Going back to your original comment about not using Windows for "serious" work - none of the above stands in the way of serious work, especially given that every above behaviour is disabled by enterprise policy. I will agree with you that personal installations are different, but then we need to agree on the definition of serious work again.

1 comments

Thanks for debating in good faith, I give you that sure, file content might not be by default (except in multiple scenarios) sent to MS.

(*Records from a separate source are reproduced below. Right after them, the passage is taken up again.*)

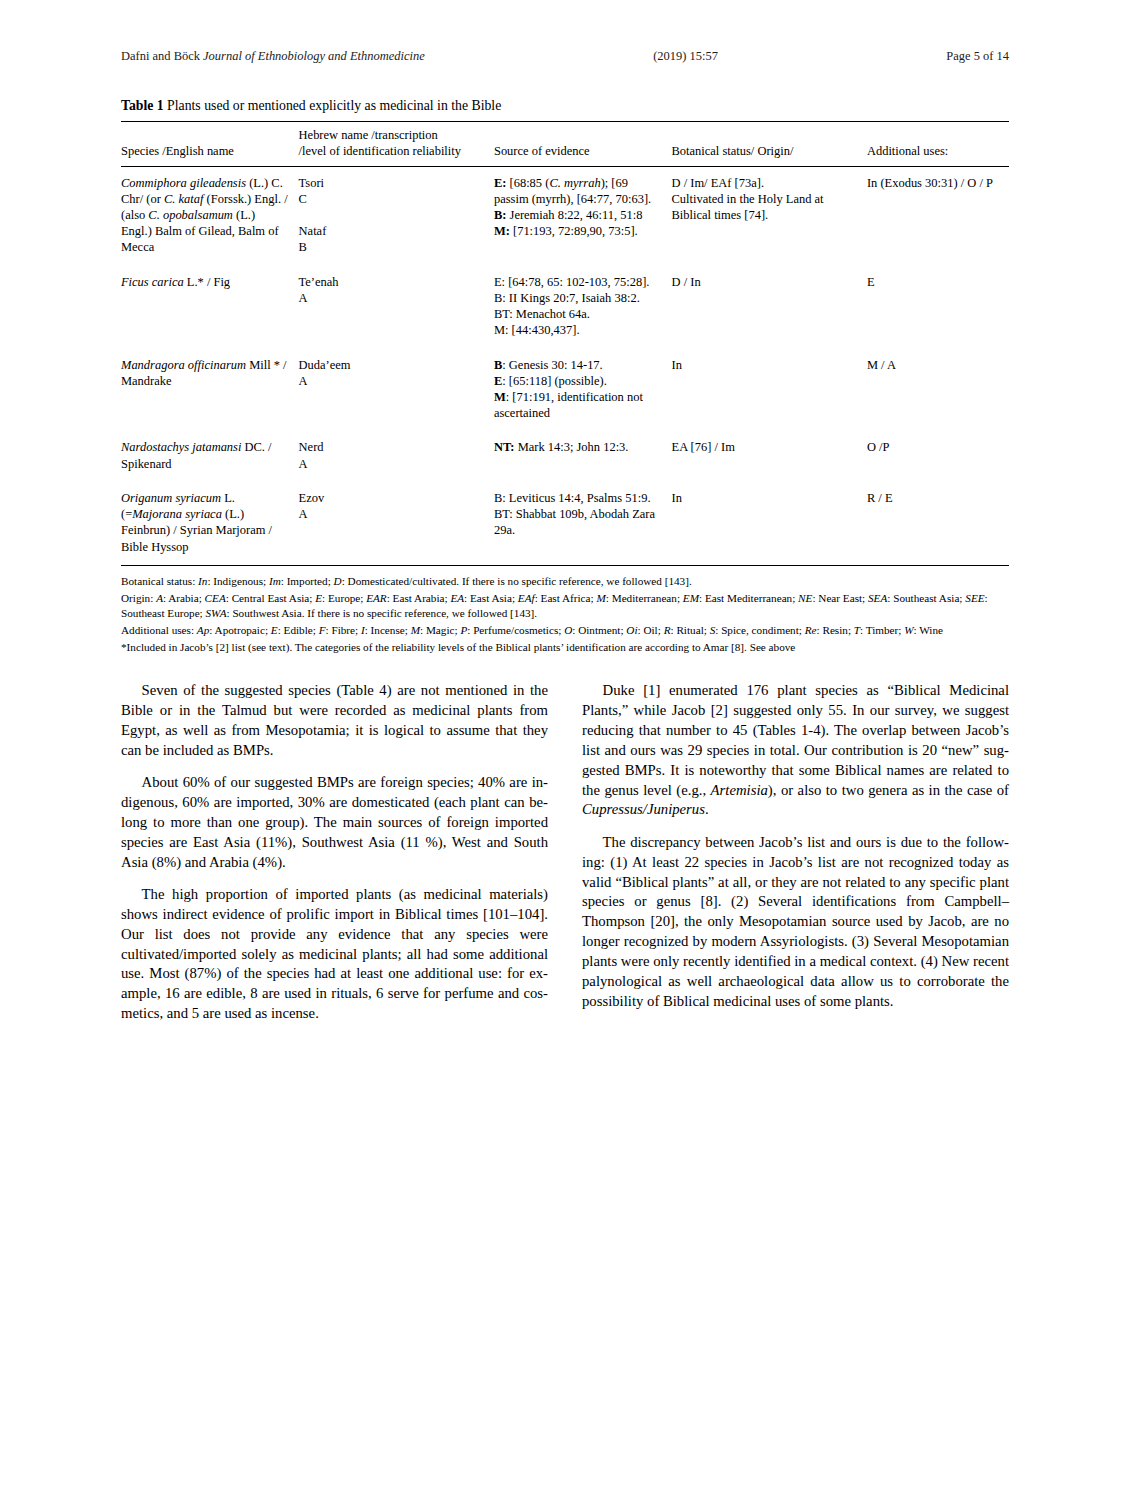Dafni and Böck Journal of Ethnobiology and Ethnomedicine
(2019) 15:57
Page 5 of 14
Table 1 Plants used or mentioned explicitly as medicinal in the Bible
| Species /English name | Hebrew name /transcription /level of identification reliability | Source of evidence | Botanical status/ Origin/ | Additional uses: |
| --- | --- | --- | --- | --- |
| Commiphora gileadensis (L.) C. Chr/ (or C. kataf (Forssk.) Engl. / (also C. opobalsamum (L.) Engl.) Balm of Gilead, Balm of Mecca | Tsori C Nataf B | E: [68:85 ( C. myrrah ); [69 passim (myrrh), [64:77, 70:63]. B: Jeremiah 8:22, 46:11, 51:8 M: [71:193, 72:89,90, 73:5]. | D / Im/ EAf [73a]. Cultivated in the Holy Land at Biblical times [74]. | In (Exodus 30:31) / O / P |
| Ficus carica L.* / Fig | Te’enah A | E: [64:78, 65: 102-103, 75:28]. B: II Kings 20:7, Isaiah 38:2. BT: Menachot 64a. M: [44:430,437]. | D / In | E |
| Mandragora officinarum Mill * / Mandrake | Duda’eem A | B : Genesis 30: 14-17. E : [65:118] (possible). M : [71:191, identification not ascertained | In | M / A |
| Nardostachys jatamansi DC. / Spikenard | Nerd A | NT: Mark 14:3; John 12:3. | EA [76] / Im | O /P |
| Origanum syriacum L. (= Majorana syriaca (L.) Feinbrun) / Syrian Marjoram / Bible Hyssop | Ezov A | B: Leviticus 14:4, Psalms 51:9. BT: Shabbat 109b, Abodah Zara 29a. | In | R / E |
Botanical status: In: Indigenous; Im: Imported; D: Domesticated/cultivated. If there is no specific reference, we followed [143].
Origin: A: Arabia; CEA: Central East Asia; E: Europe; EAR: East Arabia; EA: East Asia; EAf: East Africa; M: Mediterranean; EM: East Mediterranean; NE: Near East; SEA: Southeast Asia; SEE: Southeast Europe; SWA: Southwest Asia. If there is no specific reference, we followed [143].
Additional uses: Ap: Apotropaic; E: Edible; F: Fibre; I: Incense; M: Magic; P: Perfume/cosmetics; O: Ointment; Oi: Oil; R: Ritual; S: Spice, condiment; Re: Resin; T: Timber; W: Wine
*Included in Jacob’s [2] list (see text). The categories of the reliability levels of the Biblical plants’ identification are according to Amar [8]. See above
Seven of the suggested species (Table 4) are not mentioned in the Bible or in the Talmud but were recorded as medicinal plants from Egypt, as well as from Mesopotamia; it is logical to assume that they can be included as BMPs.
About 60% of our suggested BMPs are foreign species; 40% are indigenous, 60% are imported, 30% are domesticated (each plant can belong to more than one group). The main sources of foreign imported species are East Asia (11%), Southwest Asia (11 %), West and South Asia (8%) and Arabia (4%).
The high proportion of imported plants (as medicinal materials) shows indirect evidence of prolific import in Biblical times [101–104]. Our list does not provide any evidence that any species were cultivated/imported solely as medicinal plants; all had some additional use. Most (87%) of the species had at least one additional use: for example, 16 are edible, 8 are used in rituals, 6 serve for perfume and cosmetics, and 5 are used as incense.
Duke [1] enumerated 176 plant species as “Biblical Medicinal Plants,” while Jacob [2] suggested only 55. In our survey, we suggest reducing that number to 45 (Tables 1-4). The overlap between Jacob’s list and ours was 29 species in total. Our contribution is 20 “new” suggested BMPs. It is noteworthy that some Biblical names are related to the genus level (e.g., Artemisia), or also to two genera as in the case of Cupressus/Juniperus.
The discrepancy between Jacob’s list and ours is due to the following: (1) At least 22 species in Jacob’s list are not recognized today as valid “Biblical plants” at all, or they are not related to any specific plant species or genus [8]. (2) Several identifications from Campbell–Thompson [20], the only Mesopotamian source used by Jacob, are no longer recognized by modern Assyriologists. (3) Several Mesopotamian plants were only recently identified in a medical context. (4) New recent palynological as well archaeological data allow us to corroborate the possibility of Biblical medicinal uses of some plants.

For serious work, my philosophy is really regarding the attack surface, I'm mostly working in cybersec/privacy for the last decade and any data that leaves the machine is always a concern, a theoretical one and a practical one, especially if it's obfuscated. Anything that requires human trust to me is a concern (see for example lately the vulnerabilities steaming from npm dependencies, all about human). Privacy is important to me, I don't want anyone to know what I do with my devices (that includes my phones, which has no SIM inside to reduce correlation factor), this is by principle. I have 2 "realms" of work, one where I do accept (example with prompts to commercial LLM providers such as OpenAI...) that privacy and security is compromised, and the other realm where it's non-negotiable.

But I get your point and without being too extreme about it, I can agree that some of my takes are far fetch although they are valid, can I ask why you actually prefer to develop on Windows vs Linux (or MacOS), is it because of habits?